(Nanowerk News) Researchers at Tokyo Metropolitan University have successfully developed multilayered nanostructures of transition metal dichalcogenides (TMDCs) that form in-plane junctions. By growing molybdenum disulfide structures in layers from the edges of niobium-doped molybdenum disulfide fractions, the scientists created a strong, bonded planar heterostructure.
They demonstrated that this structure could be used to fabricate new tunnel field-effect transistors (TFETs), which are ultra-low-power-consuming components in integrated circuits.
This research has been published in ACS nano (“Multilayer In-Plane Heterostructures Based on Transition Metal Dichalcogenides for Advanced Electronics”).

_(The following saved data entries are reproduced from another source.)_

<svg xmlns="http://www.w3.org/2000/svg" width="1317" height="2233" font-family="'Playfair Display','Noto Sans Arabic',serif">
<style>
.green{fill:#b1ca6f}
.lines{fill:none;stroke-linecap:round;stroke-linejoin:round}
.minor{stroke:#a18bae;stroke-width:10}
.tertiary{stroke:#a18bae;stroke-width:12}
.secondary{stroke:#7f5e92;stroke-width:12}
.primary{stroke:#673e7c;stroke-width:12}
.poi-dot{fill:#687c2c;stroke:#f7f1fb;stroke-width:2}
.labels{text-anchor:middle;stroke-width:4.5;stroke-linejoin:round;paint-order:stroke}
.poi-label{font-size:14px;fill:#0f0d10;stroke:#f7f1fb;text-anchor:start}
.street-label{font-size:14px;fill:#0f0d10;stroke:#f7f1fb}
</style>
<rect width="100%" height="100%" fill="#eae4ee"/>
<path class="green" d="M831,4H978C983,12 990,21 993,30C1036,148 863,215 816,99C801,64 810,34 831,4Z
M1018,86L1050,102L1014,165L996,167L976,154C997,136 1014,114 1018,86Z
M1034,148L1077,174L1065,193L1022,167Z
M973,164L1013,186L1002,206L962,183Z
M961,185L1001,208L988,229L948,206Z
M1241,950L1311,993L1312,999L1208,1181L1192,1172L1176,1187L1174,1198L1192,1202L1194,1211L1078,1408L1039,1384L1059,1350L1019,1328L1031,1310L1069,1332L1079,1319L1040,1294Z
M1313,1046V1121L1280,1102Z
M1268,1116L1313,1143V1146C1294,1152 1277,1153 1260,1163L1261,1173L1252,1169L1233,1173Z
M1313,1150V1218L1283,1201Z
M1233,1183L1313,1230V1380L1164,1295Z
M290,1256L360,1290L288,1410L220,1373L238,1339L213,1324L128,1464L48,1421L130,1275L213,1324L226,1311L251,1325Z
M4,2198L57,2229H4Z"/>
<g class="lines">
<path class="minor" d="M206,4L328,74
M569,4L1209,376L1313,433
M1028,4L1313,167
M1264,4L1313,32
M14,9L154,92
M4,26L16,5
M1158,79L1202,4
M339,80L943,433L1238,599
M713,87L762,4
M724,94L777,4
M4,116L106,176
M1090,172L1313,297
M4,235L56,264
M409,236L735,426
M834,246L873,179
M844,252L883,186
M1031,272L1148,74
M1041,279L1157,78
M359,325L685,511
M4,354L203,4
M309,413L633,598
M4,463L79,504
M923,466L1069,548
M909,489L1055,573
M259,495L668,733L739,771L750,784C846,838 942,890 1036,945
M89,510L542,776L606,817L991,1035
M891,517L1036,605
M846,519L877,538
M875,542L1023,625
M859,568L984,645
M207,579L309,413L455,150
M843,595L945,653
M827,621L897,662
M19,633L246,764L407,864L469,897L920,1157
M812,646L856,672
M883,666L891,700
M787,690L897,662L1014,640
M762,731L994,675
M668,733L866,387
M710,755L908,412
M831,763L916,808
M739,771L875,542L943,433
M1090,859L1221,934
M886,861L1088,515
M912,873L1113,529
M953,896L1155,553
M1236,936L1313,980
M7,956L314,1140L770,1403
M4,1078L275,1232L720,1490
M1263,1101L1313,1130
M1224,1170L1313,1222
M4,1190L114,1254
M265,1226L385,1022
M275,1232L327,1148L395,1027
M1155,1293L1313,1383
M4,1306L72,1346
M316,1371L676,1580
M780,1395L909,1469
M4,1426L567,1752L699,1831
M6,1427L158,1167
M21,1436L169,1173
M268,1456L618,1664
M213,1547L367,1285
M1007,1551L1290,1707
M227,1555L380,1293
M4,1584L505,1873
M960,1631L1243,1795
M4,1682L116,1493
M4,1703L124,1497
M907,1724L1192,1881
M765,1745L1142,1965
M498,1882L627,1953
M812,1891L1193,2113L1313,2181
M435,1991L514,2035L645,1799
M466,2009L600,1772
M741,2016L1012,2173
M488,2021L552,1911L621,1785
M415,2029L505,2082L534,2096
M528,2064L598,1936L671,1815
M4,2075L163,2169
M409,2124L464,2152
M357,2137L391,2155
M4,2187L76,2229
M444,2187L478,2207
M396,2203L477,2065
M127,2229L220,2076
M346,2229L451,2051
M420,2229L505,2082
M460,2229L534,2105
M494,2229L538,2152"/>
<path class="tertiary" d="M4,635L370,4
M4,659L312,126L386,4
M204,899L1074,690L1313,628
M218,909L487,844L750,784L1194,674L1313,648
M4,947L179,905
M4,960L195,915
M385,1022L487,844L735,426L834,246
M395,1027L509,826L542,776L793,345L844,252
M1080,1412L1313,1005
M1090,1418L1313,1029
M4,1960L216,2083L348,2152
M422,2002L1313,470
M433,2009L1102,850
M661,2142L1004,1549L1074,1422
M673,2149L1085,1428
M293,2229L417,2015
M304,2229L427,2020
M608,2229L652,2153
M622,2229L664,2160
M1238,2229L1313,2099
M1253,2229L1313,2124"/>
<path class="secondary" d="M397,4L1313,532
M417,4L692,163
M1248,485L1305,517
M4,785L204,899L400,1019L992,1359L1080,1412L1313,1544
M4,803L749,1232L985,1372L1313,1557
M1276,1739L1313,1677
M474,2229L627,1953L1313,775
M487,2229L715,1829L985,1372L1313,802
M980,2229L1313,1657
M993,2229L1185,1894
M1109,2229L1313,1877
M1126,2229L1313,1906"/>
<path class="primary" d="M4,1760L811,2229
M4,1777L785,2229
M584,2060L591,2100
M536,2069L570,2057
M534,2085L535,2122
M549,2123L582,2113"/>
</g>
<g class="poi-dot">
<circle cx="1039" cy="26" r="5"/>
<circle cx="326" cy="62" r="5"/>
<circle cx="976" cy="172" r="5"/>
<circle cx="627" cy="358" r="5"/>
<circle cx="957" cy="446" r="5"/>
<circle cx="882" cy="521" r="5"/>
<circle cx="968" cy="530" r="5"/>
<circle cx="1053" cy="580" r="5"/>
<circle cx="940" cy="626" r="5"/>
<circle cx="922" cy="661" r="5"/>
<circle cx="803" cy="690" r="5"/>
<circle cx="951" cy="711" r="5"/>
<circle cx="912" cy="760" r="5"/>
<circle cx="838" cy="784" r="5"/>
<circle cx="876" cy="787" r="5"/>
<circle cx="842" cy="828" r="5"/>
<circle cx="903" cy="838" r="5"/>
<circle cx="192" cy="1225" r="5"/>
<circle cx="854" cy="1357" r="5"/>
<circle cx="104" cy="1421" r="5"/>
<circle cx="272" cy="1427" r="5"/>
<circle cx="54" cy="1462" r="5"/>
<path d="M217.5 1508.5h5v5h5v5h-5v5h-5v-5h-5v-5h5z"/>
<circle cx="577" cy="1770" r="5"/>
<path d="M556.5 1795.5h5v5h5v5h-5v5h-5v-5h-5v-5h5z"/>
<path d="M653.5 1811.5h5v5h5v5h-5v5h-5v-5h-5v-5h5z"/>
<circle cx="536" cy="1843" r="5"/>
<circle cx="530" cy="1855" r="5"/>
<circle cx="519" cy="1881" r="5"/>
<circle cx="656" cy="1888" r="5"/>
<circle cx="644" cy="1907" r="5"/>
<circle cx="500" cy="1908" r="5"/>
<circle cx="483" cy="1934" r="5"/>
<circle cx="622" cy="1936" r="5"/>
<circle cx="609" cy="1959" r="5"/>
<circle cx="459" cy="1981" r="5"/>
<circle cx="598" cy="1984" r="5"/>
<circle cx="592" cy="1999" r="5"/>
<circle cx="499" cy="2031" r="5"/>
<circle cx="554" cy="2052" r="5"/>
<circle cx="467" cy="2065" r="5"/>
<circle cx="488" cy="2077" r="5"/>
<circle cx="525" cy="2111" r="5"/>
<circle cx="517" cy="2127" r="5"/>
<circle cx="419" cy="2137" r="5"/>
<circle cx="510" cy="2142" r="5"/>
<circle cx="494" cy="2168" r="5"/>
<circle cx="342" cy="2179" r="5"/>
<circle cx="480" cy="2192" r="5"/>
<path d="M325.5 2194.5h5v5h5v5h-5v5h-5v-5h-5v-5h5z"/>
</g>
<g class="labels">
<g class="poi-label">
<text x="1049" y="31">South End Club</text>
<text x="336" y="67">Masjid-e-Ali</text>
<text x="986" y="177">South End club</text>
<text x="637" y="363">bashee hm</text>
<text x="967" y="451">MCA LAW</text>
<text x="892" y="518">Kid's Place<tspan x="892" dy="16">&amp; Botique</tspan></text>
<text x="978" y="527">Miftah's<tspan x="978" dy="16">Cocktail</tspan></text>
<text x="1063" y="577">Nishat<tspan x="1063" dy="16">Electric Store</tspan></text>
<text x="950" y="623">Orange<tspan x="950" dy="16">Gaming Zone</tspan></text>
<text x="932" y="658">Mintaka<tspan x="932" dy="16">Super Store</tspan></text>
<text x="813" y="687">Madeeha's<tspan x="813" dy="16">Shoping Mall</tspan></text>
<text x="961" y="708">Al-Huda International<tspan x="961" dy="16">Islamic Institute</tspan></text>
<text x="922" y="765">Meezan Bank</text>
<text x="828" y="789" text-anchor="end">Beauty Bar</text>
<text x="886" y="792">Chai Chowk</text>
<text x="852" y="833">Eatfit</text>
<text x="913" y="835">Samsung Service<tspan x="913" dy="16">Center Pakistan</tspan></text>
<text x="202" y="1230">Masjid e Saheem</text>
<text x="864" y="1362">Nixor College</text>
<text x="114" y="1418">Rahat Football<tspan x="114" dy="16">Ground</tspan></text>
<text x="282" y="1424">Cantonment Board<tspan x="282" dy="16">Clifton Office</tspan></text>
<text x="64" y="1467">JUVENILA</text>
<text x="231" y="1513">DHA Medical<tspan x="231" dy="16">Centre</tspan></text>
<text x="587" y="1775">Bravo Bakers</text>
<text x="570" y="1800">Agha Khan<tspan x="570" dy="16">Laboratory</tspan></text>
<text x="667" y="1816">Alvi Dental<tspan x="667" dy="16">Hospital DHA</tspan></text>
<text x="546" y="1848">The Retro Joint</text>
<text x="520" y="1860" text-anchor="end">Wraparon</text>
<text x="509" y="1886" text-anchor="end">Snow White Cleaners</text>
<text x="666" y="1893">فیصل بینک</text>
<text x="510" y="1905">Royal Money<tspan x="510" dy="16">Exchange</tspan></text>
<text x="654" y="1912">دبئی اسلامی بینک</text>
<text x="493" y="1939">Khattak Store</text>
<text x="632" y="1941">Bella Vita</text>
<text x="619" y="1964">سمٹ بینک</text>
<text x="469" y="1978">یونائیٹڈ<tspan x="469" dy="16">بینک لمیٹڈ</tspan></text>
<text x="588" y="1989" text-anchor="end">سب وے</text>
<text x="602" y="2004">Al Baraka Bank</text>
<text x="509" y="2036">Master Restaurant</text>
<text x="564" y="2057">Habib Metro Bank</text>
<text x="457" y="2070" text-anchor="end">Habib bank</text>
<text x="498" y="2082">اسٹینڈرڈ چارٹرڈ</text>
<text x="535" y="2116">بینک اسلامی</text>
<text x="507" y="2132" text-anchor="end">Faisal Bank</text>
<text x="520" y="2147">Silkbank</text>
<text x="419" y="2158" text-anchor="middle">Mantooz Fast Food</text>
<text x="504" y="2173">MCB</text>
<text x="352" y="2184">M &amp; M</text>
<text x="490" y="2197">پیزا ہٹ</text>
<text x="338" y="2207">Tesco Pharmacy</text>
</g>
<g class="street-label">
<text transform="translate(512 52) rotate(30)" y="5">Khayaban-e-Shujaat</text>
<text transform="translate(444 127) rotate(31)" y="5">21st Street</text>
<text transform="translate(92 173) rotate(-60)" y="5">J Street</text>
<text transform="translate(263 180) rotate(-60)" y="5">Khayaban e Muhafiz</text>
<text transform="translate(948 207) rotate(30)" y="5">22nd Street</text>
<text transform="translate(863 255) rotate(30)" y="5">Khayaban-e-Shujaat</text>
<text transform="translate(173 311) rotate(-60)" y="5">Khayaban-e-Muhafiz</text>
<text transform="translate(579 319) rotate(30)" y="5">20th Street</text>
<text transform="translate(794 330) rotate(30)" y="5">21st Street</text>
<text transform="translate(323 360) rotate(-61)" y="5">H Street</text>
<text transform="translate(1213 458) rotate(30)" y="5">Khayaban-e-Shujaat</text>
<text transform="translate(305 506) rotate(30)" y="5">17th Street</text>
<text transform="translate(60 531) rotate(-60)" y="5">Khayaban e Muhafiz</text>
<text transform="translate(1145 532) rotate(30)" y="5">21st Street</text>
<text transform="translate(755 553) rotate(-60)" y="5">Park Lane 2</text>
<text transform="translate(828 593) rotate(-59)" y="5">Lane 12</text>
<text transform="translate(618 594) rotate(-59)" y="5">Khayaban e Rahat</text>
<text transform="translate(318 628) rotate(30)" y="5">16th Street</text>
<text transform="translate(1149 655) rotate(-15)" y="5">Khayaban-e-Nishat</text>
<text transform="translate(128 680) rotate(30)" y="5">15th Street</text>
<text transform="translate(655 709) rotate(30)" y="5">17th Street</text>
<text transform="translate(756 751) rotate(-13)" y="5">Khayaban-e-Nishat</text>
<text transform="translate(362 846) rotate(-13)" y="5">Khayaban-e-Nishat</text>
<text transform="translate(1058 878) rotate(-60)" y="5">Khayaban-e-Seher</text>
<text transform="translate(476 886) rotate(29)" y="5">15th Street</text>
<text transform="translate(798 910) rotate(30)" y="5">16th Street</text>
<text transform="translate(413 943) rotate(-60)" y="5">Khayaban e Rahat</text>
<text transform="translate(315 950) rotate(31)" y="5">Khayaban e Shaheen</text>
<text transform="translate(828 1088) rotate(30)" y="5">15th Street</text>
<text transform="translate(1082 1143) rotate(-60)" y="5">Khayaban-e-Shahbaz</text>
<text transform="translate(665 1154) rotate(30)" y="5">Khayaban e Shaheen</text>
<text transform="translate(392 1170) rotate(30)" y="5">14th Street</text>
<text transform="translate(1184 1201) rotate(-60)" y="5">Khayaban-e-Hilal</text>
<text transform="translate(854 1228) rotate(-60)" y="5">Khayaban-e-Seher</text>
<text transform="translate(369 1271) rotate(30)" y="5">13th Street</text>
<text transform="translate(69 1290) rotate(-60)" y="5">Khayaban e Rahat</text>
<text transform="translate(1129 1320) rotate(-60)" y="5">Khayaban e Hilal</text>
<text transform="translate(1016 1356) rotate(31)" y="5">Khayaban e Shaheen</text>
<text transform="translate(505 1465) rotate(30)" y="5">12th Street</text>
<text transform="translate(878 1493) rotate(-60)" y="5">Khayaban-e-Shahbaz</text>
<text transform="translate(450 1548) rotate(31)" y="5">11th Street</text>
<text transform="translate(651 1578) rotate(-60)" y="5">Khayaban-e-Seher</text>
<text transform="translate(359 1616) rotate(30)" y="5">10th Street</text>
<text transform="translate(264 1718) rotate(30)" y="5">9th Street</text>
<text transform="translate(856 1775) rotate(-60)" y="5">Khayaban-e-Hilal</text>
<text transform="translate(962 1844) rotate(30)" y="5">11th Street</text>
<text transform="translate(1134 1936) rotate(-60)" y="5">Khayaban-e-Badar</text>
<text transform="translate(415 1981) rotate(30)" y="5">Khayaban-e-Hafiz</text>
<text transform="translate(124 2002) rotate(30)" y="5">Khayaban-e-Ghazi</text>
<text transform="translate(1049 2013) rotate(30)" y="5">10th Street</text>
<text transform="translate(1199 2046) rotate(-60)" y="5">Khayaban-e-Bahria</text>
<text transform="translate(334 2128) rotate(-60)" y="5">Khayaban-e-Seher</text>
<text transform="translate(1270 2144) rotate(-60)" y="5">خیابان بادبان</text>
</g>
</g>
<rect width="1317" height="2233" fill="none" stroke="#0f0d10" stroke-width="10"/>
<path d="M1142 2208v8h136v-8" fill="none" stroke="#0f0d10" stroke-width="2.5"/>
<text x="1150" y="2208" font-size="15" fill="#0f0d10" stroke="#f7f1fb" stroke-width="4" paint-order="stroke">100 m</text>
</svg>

The field-effect transistor (FET) is a critical component in nearly all digital circuits, controlling the flow of current depending on the applied voltage. Although metal oxide semiconductor FETs (MOSFETs) currently dominate the market, researchers are looking to next-generation materials to build increasingly efficient and compact devices that use less power. Tunneling FETs (TFETs) are a promising alternative, relying on quantum tunneling, which allows electrons to pass through seemingly impassable barriers due to quantum mechanical effects. However, developing a scalable deployment of this technology remains a challenge.
Under the guidance of Associate Professor Yasumitsu Miyata, the team at Tokyo Metropolitan University focused on fabricating nanostructures from transition metal dichalcogenides (TMDCs), which are mixtures of transition metals and group 16 elements. TMDCs are ideal candidates for TFETs due to their unique properties. Researchers have achieved remarkable success in piecing together layers of one-atom-thick crystalline TMDC sheets, and they have now turned their focus to the multi-layered structure of TMDC.
Using chemical vapor deposition (CVD), the team demonstrated that they could grow TMDCs that differ from the edges of stacked crystal planes fixed to a substrate, creating in-plane couplings with multiple layers. Previous work on TMDC junctions mainly involved monolayers stacked on top of each other, as achieving the high concentrations of holes and electrons required for TFETs proved elusive with in-plane junctions.
After validating their technique using molybdenum disulfide grown from tungsten selenide, the researchers turned to molybdenum disulfide doped with niobium, a p-type semiconductor. By growing a multi-layered structure from an undoped molybdenum disulfide, an n-type semiconductor, the team created thick pn junctions between TMDCs with very high carrier concentrations. They also found that the junctions exhibit a negative differential resistance trend (NDR), a key feature of tunneling and a critical first step for incorporating these nanomaterials into TFETs.
In particular, the team method is scalable over large areas, making it suitable for circuit building. These innovative developments hold great promise for the future of modern electronics, and it is anticipated these innovative materials will find their way into a wide variety of applications.